Hi, Alan,

On Mar 15, 2010, at 17:49 , Alan W. Irwin wrote:

> On 2010-03-15 15:49-0700 David MacMahon wrote:
>
>> Using a very recent ImageMagick (6.6.0), "display" gives me the  
>> checkerboard background without the "-immutable" option and a  
>> black background with that option when looking at an image with a  
>> transparent background.  This might be an X server limitation or  
>> window manager limitation, but it shows that this feature is not  
>> universally available.
>
> Please be explicit about exactly what you did because our devices  
> other than
> the three different svg ones are producing bad transparent background
> results that depend very much on details.

Thanks for pressing me on this one.  It looks like I found a quirk  
with the display program.  I was using an image I had created with  
GIMP that I knew had a transparent background.  This image happens to  
be rather large (in pixels).  It seems that the window created by  
"display -immutable foo.png" will have a non-opaque background if  
foo.png is non-opaque and the window's size fits in the root X window  
(i.e. needs no panner).  Because my test file was large in pixels, it  
showed up in the display window with a black background and a little  
panner window for navigating around.  When I followed the steps you  
gave to create test_transparent.png, then "display -immutable" did  
indeed show it using a transparent window background (neat, except  
that I see my very cluttered desktop underneath! :-)).  If I run  
"display -immutable -resize 1440x900! test_transparent.png" it still  
comes up with transparency (my root window is 1440x900 as shown by  
"xwininfo -root").  If I change either (or both) resize dimension to  
exceed the root window size, then I'm back to the solid black  
background.

> Therefore, I assume this is not an ImageMagick issue.

See what happens when you assume! :-)

>> I agree that this *can be* a really cool-looking effect, but IMHO  
>> it can also be a really annoying/confusing looking effect  
>> (depending on what's underneath/behind).  I think it would be nice  
>> to provide the user the ability to choose how transparent  
>> backgrounds are rendered (i.e. either "see-through" to windows  
>> underneath/behind or use a predefined opaque background, e.g.  
>> checkerboard).
>
> This would not be a good idea for file devices.  There, you want  
> the user
> running the file viewing application (say with something like the  
> "display
> -immutable" option) to control how transparent backgrounds are  
> rendered.

Yes, obviously(?) for file devices we want real transparency.

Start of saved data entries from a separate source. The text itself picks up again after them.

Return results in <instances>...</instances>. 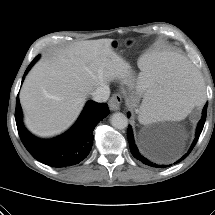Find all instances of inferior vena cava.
<instances>
[{
  "label": "inferior vena cava",
  "instance_id": "602c4592",
  "mask_svg": "<svg viewBox=\"0 0 215 215\" xmlns=\"http://www.w3.org/2000/svg\"><path fill=\"white\" fill-rule=\"evenodd\" d=\"M91 96L96 102H106L110 96V89L107 85L100 86L91 93Z\"/></svg>",
  "mask_w": 215,
  "mask_h": 215
}]
</instances>
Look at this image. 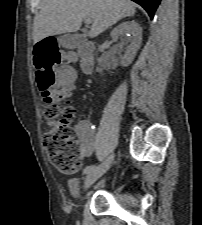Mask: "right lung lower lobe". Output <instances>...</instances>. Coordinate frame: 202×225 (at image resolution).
<instances>
[{
  "label": "right lung lower lobe",
  "mask_w": 202,
  "mask_h": 225,
  "mask_svg": "<svg viewBox=\"0 0 202 225\" xmlns=\"http://www.w3.org/2000/svg\"><path fill=\"white\" fill-rule=\"evenodd\" d=\"M138 4H140L149 14L151 18H153L155 10L160 4L161 0H132Z\"/></svg>",
  "instance_id": "obj_1"
}]
</instances>
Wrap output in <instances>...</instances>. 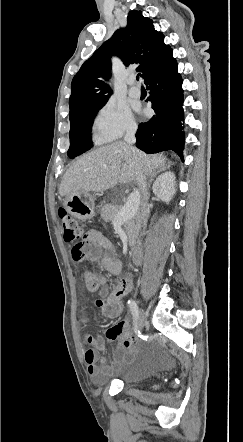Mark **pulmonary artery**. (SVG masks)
Listing matches in <instances>:
<instances>
[{
  "label": "pulmonary artery",
  "mask_w": 243,
  "mask_h": 442,
  "mask_svg": "<svg viewBox=\"0 0 243 442\" xmlns=\"http://www.w3.org/2000/svg\"><path fill=\"white\" fill-rule=\"evenodd\" d=\"M135 83H136L135 78L132 77L129 80V85H130L129 95L133 98H139L141 96V90L139 87L135 85Z\"/></svg>",
  "instance_id": "e3ab8cb5"
}]
</instances>
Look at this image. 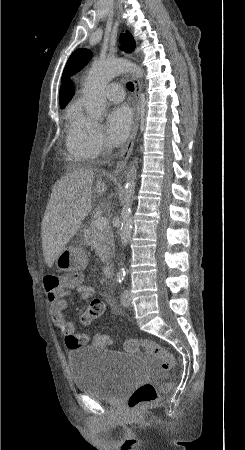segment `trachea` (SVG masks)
Returning a JSON list of instances; mask_svg holds the SVG:
<instances>
[{
	"label": "trachea",
	"instance_id": "3493384b",
	"mask_svg": "<svg viewBox=\"0 0 245 450\" xmlns=\"http://www.w3.org/2000/svg\"><path fill=\"white\" fill-rule=\"evenodd\" d=\"M127 87L130 91H134V85L132 82H128Z\"/></svg>",
	"mask_w": 245,
	"mask_h": 450
}]
</instances>
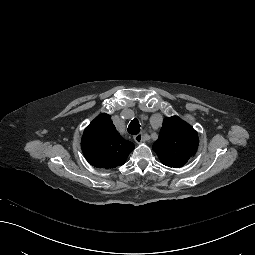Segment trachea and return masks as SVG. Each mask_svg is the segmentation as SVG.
<instances>
[{
    "mask_svg": "<svg viewBox=\"0 0 255 255\" xmlns=\"http://www.w3.org/2000/svg\"><path fill=\"white\" fill-rule=\"evenodd\" d=\"M127 130H128V132H129L131 135H136V134H138V133L140 132V130H141V126H140V124H139V121H138L136 118H134V119L130 122V124H129Z\"/></svg>",
    "mask_w": 255,
    "mask_h": 255,
    "instance_id": "1",
    "label": "trachea"
}]
</instances>
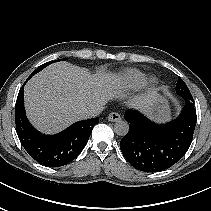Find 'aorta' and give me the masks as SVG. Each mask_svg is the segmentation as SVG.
<instances>
[{
	"label": "aorta",
	"mask_w": 211,
	"mask_h": 211,
	"mask_svg": "<svg viewBox=\"0 0 211 211\" xmlns=\"http://www.w3.org/2000/svg\"><path fill=\"white\" fill-rule=\"evenodd\" d=\"M129 131V125L126 121L119 120L114 125V132L119 136H125Z\"/></svg>",
	"instance_id": "obj_1"
}]
</instances>
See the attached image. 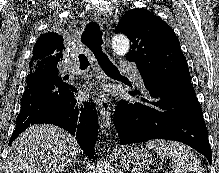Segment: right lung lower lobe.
Here are the masks:
<instances>
[{"instance_id": "1", "label": "right lung lower lobe", "mask_w": 219, "mask_h": 173, "mask_svg": "<svg viewBox=\"0 0 219 173\" xmlns=\"http://www.w3.org/2000/svg\"><path fill=\"white\" fill-rule=\"evenodd\" d=\"M76 96V88L62 77L51 72L30 73L9 145L30 125L54 124L76 136L81 149L92 159L98 133L96 108L91 100L79 103Z\"/></svg>"}]
</instances>
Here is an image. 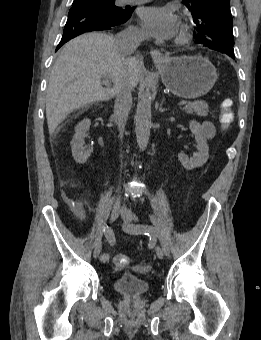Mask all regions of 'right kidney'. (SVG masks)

> In the separate case of interactive devices we should probably just  
> follow
> what is done by the underlying external stack of libraries (such as  
> the
> pango/cairo stack of libraries for -dev xcairo and the Qt4 stack of
> libraries for -dev qtwidget).

I'm no expert on the PLplot devices, but my understanding is that the  
xcairo device is a cairo "widget" or "surface" drawn in a "regular" X  
window that has its own background.  If that's the case, then perhaps  
we would need to create the window with either a transparent or  
checkerboard background before drawing in it with cairo?

> Of course, if that external stack of libraries
> does offer the option of rendering transparent backgrounds as  
> checkerboard
> (which I believe from my reading is a de facto standard started by  
> Adobe
> photoshop) or as actually transparent for interactive devices, then  
> it makes
> sense to give PLplot users interactive control over that choice via  
> a driver
> option.

IMHO, the choice of transparent or non-transparent window backgrounds  
transcends the particular interactive device chosen.  PLplot already  
has generic "-nopixmap" and "-db" options for X-based drivers.  A  
similar PLplot option (i.e not a driver option) to choose between  
opaque and non-opaque *window* backgrounds seems appropriate (again,  
IMHO).  Given that transparent window backgrounds are more resource  
intensive (does it even work without an "accelerated" graphics  
driver?), I think the default should be an opaque (of some sort)  
window background even when the plot background is non-opaque.

> Anyhow, our current list of devices that treat transparent background
> properly is limited to just svg, svgcairo, and svgqt as far as I  
> can tell. I
> hope we can soon expand that list both to the xcairo and qtwidget
> interactive devices as well as many other file devices.

I certainly agree that it would be good to expand the list of devices  
that treat transparent background properly.  For file outputs, there  
seems to be little ambiguity, but defining "proper treatment" for  
interactive devices seems not so clear (pun partially intended! :-)).